Antes de Abril, o Código Penal dava, na prática, o direito ao marido de matar a mulher em caso de flagrante adultério e previa a figura do depósito de mulher casada, que fazia com que uma mulher violentada que fugisse do marido lhe fosse devolvida pela polícia e pelos oficiais de justiça. Com Abril, a democracia reconheceu o divórcio ou a punição penal do crime de violência doméstica. Todavia, os valores de Abril ainda estão feridos na sua essência quando a cada dia são registados em média 54 casos de violência doméstica e nos vemos a braços com uma justiça nem sempre célere e demasiadas vezes marcada por um machismo tóxico e por uma reiterada desculpabilização do agressor.

É preciso uma mudança de paradigma, seja ao nível da formação, da sensibilização, mas acima de tudo que as políticas públicas sejam efetivamente promotoras da igualdade de género, incluindo no que respeita a quotas e incentivos sociais e económicos para boas práticas, como a igualdade da licença parental e uma efetiva aplicação da lei.
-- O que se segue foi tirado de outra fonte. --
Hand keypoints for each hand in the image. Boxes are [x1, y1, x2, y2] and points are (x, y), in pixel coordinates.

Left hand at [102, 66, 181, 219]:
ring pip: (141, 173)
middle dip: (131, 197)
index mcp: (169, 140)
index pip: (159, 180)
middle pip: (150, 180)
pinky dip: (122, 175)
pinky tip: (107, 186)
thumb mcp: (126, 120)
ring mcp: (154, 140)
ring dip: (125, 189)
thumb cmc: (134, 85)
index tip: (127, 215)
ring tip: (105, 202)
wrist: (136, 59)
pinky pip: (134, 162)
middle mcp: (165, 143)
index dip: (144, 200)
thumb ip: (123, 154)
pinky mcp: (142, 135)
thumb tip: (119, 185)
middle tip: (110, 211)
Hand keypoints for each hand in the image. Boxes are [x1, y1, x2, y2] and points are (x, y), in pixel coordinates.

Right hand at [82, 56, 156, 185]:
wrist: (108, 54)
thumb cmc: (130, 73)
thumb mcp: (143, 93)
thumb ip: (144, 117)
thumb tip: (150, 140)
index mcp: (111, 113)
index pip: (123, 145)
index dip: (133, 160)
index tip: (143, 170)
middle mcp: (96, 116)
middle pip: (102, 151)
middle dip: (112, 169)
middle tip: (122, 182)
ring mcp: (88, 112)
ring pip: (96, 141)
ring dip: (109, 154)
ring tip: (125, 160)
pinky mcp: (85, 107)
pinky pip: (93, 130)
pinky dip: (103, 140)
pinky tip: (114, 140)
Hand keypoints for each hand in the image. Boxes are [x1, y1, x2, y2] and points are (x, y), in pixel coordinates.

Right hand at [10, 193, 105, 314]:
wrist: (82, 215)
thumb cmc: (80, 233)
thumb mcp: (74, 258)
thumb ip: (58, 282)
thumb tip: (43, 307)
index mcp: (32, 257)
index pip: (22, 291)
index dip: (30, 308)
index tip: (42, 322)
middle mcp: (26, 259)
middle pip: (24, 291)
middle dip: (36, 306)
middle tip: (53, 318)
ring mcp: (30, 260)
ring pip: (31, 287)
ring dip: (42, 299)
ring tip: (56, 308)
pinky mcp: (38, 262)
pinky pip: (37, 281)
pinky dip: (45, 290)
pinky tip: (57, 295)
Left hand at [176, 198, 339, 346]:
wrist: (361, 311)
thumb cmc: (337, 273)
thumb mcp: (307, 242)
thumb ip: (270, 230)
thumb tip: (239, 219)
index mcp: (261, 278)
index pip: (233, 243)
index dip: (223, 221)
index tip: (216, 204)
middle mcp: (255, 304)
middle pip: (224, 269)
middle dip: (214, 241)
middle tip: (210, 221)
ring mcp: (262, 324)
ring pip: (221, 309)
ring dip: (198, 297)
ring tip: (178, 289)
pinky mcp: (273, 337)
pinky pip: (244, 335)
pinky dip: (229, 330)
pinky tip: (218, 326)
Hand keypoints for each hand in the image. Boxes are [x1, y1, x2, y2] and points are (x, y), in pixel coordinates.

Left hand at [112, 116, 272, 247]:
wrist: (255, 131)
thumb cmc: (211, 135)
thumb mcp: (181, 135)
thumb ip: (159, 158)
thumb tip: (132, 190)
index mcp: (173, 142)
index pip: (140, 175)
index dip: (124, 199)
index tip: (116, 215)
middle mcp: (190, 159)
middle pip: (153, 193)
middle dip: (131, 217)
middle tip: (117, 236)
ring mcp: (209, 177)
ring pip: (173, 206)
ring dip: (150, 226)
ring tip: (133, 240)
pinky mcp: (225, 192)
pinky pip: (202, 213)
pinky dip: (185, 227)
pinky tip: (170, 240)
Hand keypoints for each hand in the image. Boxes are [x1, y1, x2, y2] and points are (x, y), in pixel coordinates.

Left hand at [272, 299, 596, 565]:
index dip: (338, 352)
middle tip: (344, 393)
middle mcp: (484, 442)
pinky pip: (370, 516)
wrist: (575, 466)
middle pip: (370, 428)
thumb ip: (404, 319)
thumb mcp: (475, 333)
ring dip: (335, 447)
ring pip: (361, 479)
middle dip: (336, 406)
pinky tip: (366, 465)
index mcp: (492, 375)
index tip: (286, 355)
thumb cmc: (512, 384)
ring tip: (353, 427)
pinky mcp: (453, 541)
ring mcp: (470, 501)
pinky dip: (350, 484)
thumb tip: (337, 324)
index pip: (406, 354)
E antes que a tão propalada meritocracia venha a debate, recordo que a mesma esbarra no fosso da desigualdade que teima em persistir e que não permite que as mulheres tenham oportunidades iguais! Que tenham simplesmente o mesmo ponto de partida que os homens, que possam decidir sobre o seu corpo ou viver sem violência.

São 48 anos de democracia, mas Abril ainda não tem rosto de mulher.